Cette décision, saluée par de nombreux observateurs, suscite toutefois des interrogations sur la pérennité de la liberté d’Alaa et sur le sort des milliers de détenus politiques restés derrière les barreaux.
Un symbole pour la société civile égyptienne
La libération d’Alaa Abdel Fattah ravive l’espoir d’un renouveau pour les mouvements pro-démocratie en Égypte :
- Exemple de résilience : son parcours illustre la détermination des activistes face à la répression.
- Répercussions pour la jeunesse : de nombreux jeunes Égyptiens le considèrent comme un modèle de courage et d’engagement.
- Force du réseau numérique : ses stratégies de communication en ligne ont démontré le rôle clé d’internet pour contourner la censure.
En retrouvant la liberté, Alaa Abdel Fattah demeure un porte-voix incontournable pour les voix dissidentes et un catalyseur potentiel pour les futures mobilisations citoyennes.
Les défis à venir
Alors que l’activiste quitte la prison, plusieurs enjeux cruciaux se dessinent :
- Garantir sa sécurité et celle de sa famille, exposées à des représailles.

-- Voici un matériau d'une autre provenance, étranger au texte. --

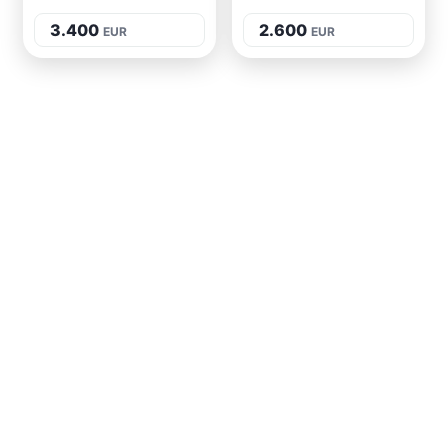
3.400
2.600
EUR
EUR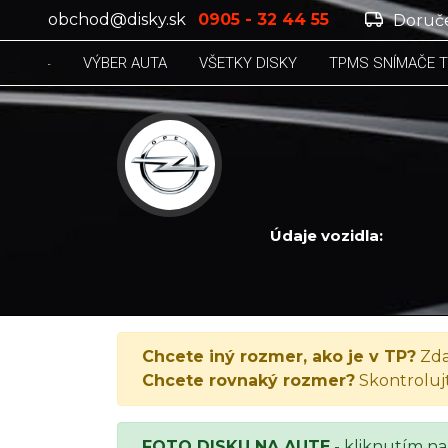
obchod@disky.sk
0905 - 32 44 55
Doruče
VÝBER AUTA
VŠETKY DISKY
TPMS SNÍMAČE 
Údaje vozidla:
OPEL SIGNUM, Signum 1.9 CDTI/120
Chcete iný rozmer, ako je v TP?
Zda
Chcete rovnaký rozmer?
Skontroluj
FOTO DISKU NA AUTE
- kliknutím na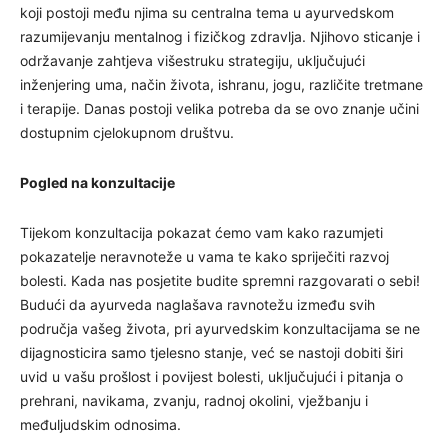
koji postoji među njima su centralna tema u ayurvedskom
razumijevanju mentalnog i fizičkog zdravlja. Njihovo sticanje i
održavanje zahtjeva višestruku strategiju, uključujući
inženjering uma, način života, ishranu, jogu, različite tretmane
i terapije. Danas postoji velika potreba da se ovo znanje učini
dostupnim cjelokupnom društvu.
Pogled na konzultacije
Tijekom konzultacija pokazat ćemo vam kako razumjeti
pokazatelje neravnoteže u vama te kako spriječiti razvoj
bolesti. Kada nas posjetite budite spremni razgovarati o sebi!
Budući da ayurveda naglašava ravnotežu između svih
područja vašeg života, pri ayurvedskim konzultacijama se ne
dijagnosticira samo tjelesno stanje, već se nastoji dobiti širi
uvid u vašu prošlost i povijest bolesti, uključujući i pitanja o
prehrani, navikama, zvanju, radnoj okolini, vježbanju i
međuljudskim odnosima.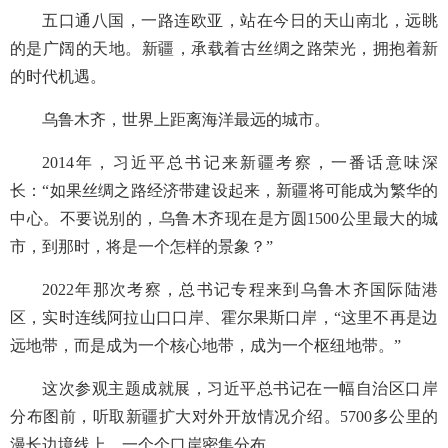
五口通八国，一路连欧亚，站在今日的天山南北，远眺
的是广阔的天地。新疆，承载着古丝绸之路荣光，拥抱着新
的时代机遇。
乌鲁木齐，世界上距离海洋最远的城市。
2014年，习近平总书记来新疆考察，一番话意味深
长：“如果丝绸之路经济带建设起来，新疆将可能成为繁华的
中心。不要说别的，乌鲁木齐现在是方圆1500公里最大的城
市，到那时，将是一个怎样的景象？”
2022年那次考察，总书记专程来到乌鲁木齐国际陆港
区，实时连线阿拉山口口岸、霍尔果斯口岸，“这里不再是边
远地带，而是成为一个核心地带，成为一个枢纽地带。”
这次参观主题成就展，习近平总书记在一幅自治区口岸
分布图前，听取新疆扩大对外开放情况介绍。5700多公里的
漫长边境线上，一个个口岸密集分布。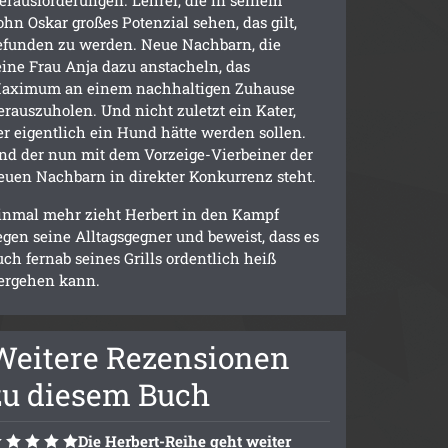
ohn Oskar großes Potenzial sehen, das gilt,
efunden zu werden. Neue Nachbarn, die
eine Frau Anja dazu anstacheln, das
aximum an einem nachhaltigen Zuhause
erauszuholen. Und nicht zuletzt ein Kater,
er eigentlich ein Hund hätte werden sollen.
nd der nun mit dem Vorzeige-Vierbeiner der
euen Nachbarn in direkter Konkurrenz steht.
inmal mehr zieht Herbert in den Kampf
egen seine Alltagsgegner und beweist, dass es
uch fernab seines Grills ordentlich heiß
ergehen kann.
Weitere Rezensionen
zu diesem Buch
Die Herbert-Reihe geht weiter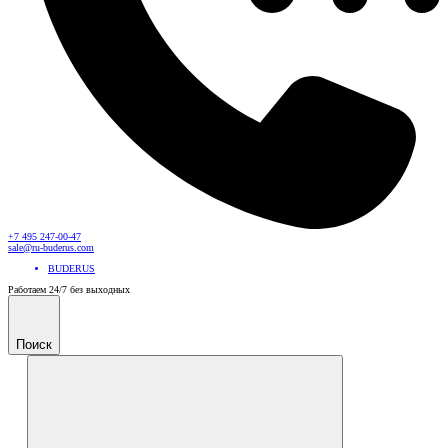
+7 495 247-00-47
sale@ru-buderus.com
BUDERUS
Работаем 24/7 без выходных
Поиск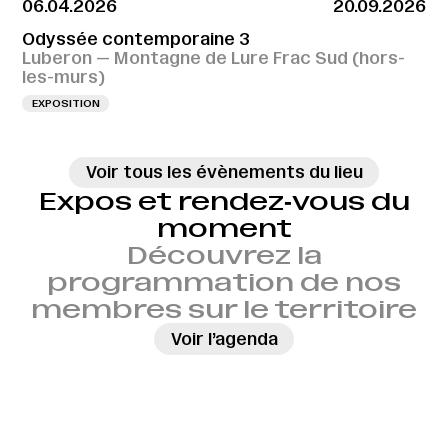
06.04.2026
20.09.2026
Odyssée contemporaine 3
Luberon — Montagne de Lure Frac Sud (hors-
les-murs)
EXPOSITION
Voir tous les évènements du lieu
Expos et rendez‑vous du
moment
Découvrez la
programmation de nos
membres sur le territoire
→
Voir l’agenda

- Poursuivre le combat pour la libération des autres détenus politiques.
- Conserver l’audience internationale et maintenir la pression sur le pouvoir pour des réformes durables.
Le retour d’Alaa Abdel Fattah sur la scène publique sera sans doute scruté avec attention, tant il incarne un défi pour un régime qui a longtemps cherché à l’effacer.